• Задания:
(a) В какой картине Сергей Лозница показывал «умаление жизни и усиление смерти», согласно фрагменту о кино и игре со смертью?
(b) Выведите из фрагмента о кино и игре со смертью точный отрывок от слов «В период с 2007» до слов «может быть бесконечным[281].» включительно.
(c) Допишите следующую часть фрагмента о кино и игре со смертью, начиная сразу после его последнего предложения.

• Фрагмент текста:
• • • • • • •
Пожалуй, яснее всего эти тенденции определил Сергей Лозница, показывая в своей картине «Блокада» «умаление жизни и усиление смерти». Но есть и существенное отличие западной постмодернистской, прославленной Тарантино, игры со смертью от продиктованного отечественной культурной спецификой некроазарта. Даже когда этот азарт является в откровенно игровых, фантазийных формах, вроде бы отвечающих постмодернистским принципам условной трансформации жизни, он неизбежно упирается в тягостное и непреодолимое ощущение реального тупика. Тупика, в котором безнадежно застряли и воспаленная послевоенная витальность, и родившийся на пепелище оттепельный оптимизм. Отчаянному пессимизму и депрессии, которые формировали западную культуру после войны, оказалось гораздо легче принять обезболивающую игру со смертью, чем играть с ней в кошки-мышки рухнувшему на корню оптимизму. Между усталостью от пессимизма и разочарованием в оптимизме разница принципиальная.

Энергия деградации

В отечественном кино ближе всего к шальному, лишенному каких-либо устойчивых культурных предрассудков взаимодействию с «дуновением чумы» и прочими вестниками тотальной энтропии оказался режиссер Илья Хржановский[280].

В период с 2007 по 2011 год он создал не отдельно взятое произведение и даже, как теперь говорят, не проект, а некую сингулярность под названием «Дау».

Из 700 часов отснятого на пленку и оцифрованного материала уже смонтировано 16 фильмов, 6 сериалов, а на интернет-портале Dau создана онлайн-платформа, которая, как указано в комментарии, «включает в себя все 700 часов отснятого материала».

«The experiment is ongoing. This is just the beginning» («Эксперимент продолжается. Это только начало»), – уточняют авторы портала, намекая, в общем-то, на то, что продвижение в мир «Дау» может быть бесконечным[281].
• • • • • • •
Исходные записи
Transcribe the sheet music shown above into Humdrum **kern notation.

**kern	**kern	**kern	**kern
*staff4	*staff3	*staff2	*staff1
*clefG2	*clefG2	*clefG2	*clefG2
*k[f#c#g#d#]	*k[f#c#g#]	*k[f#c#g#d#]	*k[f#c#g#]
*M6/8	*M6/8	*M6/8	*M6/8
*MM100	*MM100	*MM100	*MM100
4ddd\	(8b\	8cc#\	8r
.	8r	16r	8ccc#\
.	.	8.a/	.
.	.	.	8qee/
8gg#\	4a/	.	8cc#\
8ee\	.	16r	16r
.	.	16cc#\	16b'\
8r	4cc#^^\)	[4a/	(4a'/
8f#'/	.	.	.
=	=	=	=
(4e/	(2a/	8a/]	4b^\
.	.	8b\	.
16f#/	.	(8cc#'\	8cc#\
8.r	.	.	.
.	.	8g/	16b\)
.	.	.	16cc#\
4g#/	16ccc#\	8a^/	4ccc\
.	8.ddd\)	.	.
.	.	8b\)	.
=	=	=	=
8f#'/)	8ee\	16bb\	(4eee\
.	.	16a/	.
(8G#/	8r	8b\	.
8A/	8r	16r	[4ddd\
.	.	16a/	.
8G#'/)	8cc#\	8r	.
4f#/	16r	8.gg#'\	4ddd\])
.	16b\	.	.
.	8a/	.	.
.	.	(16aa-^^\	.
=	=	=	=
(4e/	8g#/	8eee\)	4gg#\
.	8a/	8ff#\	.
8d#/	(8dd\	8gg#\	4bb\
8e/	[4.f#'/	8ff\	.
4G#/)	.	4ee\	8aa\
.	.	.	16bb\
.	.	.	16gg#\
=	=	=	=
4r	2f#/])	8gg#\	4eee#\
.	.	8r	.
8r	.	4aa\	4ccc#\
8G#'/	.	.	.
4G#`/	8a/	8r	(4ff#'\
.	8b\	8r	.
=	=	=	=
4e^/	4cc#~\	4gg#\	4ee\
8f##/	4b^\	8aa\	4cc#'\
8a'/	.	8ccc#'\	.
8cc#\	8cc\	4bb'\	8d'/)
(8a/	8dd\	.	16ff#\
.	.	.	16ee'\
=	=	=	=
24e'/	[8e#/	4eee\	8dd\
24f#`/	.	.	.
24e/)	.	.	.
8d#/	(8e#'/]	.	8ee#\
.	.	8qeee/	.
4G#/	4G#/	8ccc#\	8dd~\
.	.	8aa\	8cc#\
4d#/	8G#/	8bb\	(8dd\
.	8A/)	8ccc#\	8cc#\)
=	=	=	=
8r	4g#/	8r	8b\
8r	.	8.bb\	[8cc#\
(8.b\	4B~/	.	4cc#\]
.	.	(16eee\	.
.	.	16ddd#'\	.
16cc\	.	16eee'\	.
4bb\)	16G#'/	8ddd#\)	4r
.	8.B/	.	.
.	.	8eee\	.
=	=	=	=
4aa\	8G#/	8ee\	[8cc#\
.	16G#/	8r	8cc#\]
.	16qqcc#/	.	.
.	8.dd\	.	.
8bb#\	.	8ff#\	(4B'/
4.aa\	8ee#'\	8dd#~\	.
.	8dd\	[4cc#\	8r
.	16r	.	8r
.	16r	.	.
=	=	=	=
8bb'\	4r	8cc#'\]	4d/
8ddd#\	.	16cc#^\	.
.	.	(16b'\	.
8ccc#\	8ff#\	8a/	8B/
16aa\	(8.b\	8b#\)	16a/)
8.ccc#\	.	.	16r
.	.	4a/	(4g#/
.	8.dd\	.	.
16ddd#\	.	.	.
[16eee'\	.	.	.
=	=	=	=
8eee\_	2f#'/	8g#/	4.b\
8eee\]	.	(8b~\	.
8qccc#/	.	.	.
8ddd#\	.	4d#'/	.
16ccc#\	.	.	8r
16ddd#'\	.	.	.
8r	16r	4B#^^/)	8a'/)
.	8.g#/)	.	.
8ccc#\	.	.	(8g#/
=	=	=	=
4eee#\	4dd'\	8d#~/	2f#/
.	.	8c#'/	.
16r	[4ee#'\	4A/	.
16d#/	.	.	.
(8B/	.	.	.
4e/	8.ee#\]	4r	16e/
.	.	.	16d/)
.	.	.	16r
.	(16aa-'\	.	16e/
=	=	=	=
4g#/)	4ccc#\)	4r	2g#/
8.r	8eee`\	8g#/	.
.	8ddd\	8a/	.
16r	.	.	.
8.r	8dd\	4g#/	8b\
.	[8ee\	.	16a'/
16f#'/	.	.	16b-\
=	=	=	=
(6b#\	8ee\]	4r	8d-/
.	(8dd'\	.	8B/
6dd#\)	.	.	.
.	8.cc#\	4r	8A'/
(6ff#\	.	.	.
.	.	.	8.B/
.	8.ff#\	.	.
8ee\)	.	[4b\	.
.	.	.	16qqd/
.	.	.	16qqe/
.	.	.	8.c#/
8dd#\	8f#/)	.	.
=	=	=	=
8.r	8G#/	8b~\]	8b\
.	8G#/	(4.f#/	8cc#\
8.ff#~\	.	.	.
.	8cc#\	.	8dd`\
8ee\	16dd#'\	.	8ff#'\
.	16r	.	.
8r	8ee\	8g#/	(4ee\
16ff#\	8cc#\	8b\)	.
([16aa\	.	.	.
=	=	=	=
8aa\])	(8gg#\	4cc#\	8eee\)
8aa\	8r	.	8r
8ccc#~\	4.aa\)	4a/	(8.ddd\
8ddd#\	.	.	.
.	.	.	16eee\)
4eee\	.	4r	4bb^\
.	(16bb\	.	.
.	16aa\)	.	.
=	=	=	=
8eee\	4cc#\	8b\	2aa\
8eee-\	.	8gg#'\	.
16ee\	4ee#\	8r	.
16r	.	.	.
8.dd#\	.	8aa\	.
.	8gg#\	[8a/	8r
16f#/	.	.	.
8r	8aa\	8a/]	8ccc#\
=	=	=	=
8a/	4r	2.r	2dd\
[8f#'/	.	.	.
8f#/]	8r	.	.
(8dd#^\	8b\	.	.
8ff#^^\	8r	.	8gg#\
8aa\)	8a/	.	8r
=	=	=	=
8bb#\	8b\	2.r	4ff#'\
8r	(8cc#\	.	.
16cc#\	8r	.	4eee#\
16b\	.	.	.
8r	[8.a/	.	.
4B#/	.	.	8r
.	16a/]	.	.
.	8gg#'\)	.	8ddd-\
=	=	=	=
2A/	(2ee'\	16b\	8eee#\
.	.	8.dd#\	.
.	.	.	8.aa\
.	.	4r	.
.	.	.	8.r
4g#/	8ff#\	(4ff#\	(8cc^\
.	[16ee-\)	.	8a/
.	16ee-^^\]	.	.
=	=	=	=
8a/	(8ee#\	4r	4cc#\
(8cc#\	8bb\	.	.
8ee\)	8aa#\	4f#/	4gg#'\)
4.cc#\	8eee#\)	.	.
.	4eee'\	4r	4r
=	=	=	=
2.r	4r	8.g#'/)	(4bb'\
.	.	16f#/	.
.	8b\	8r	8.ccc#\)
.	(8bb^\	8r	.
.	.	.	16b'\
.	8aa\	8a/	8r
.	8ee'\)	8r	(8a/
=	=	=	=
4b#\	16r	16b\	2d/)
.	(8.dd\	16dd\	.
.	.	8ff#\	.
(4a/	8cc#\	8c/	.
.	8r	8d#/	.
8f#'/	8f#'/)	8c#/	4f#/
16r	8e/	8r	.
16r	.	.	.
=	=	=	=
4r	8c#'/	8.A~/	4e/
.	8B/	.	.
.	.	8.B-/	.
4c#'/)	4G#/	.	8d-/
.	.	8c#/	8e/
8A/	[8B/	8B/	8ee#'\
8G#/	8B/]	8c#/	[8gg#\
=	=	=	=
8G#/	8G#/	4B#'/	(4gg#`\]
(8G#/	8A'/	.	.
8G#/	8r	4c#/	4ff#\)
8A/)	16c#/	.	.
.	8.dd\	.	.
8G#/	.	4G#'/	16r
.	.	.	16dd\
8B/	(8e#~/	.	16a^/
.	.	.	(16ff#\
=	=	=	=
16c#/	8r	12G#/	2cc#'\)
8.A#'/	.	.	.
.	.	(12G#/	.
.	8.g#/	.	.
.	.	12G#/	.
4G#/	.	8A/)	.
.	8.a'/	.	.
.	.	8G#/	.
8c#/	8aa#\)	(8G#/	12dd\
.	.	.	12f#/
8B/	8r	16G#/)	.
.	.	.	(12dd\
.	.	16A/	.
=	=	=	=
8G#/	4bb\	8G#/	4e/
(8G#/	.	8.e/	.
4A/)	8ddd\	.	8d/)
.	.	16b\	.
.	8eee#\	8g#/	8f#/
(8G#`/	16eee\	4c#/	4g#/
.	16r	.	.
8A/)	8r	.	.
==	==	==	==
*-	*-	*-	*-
• • • • • • •
• Письменные ответы:
(a) В картине «Блокада».

(b)
В период с 2007 по 2011 год он создал не отдельно взятое произведение и даже, как теперь говорят, не проект, а некую сингулярность под названием «Дау».

Из 700 часов отснятого на пленку и оцифрованного материала уже смонтировано 16 фильмов, 6 сериалов, а на интернет-портале Dau создана онлайн-платформа, которая, как указано в комментарии, «включает в себя все 700 часов отснятого материала».

«The experiment is ongoing. This is just the beginning» («Эксперимент продолжается. Это только начало»), – уточняют авторы портала, намекая, в общем-то, на то, что продвижение в мир «Дау» может быть бесконечным[281].

(c)
А все начиналось вроде бы просто – с фильма, посвященного выдающемуся физику Льву Ландау. Хржановский[282] и сам свидетельствовал, что первый фильм, «фильм-матка, – вполне традиционный байопик». Но этот байопик снимался на базе «Ленфильма», поскольку карьера ученого начиналась именно в Ленинградском университете. Возможно, пребывание в питерском пространстве, открытом, как писал Мандельштам, «мертвецов голосам», как раз и подвело Хржановского[283] вплотную к тому, что в следующем съемочном блоке, в Харькове, вполне традиционный фильм скоропостижно превратился в нечто абсолютно нетрадиционное.

В замкнутой и достаточно изолированной от внешнего мира зоне на территории заброшенного бассейна, где были выстроены напоминающие гигантский аквариум-паноптикум декорации «Института физических проблем» (в дальнейшем – Институт), Хржановский[284] и вся его съемочная группа оказались во власти одной из самых масштабных и экспансивных исторических моделей XX века. Внутри Института-аквариума ездили старые черные машины-«членовозы», ходили заснеженные часовые и гэбэшные топтуны, а из стен торчали циклопические скульптурные фрагменты-реплики словно специально для съемок разобранного на части монумента Веры Мухиной «Рабочий и колхозница».


«ДАУ»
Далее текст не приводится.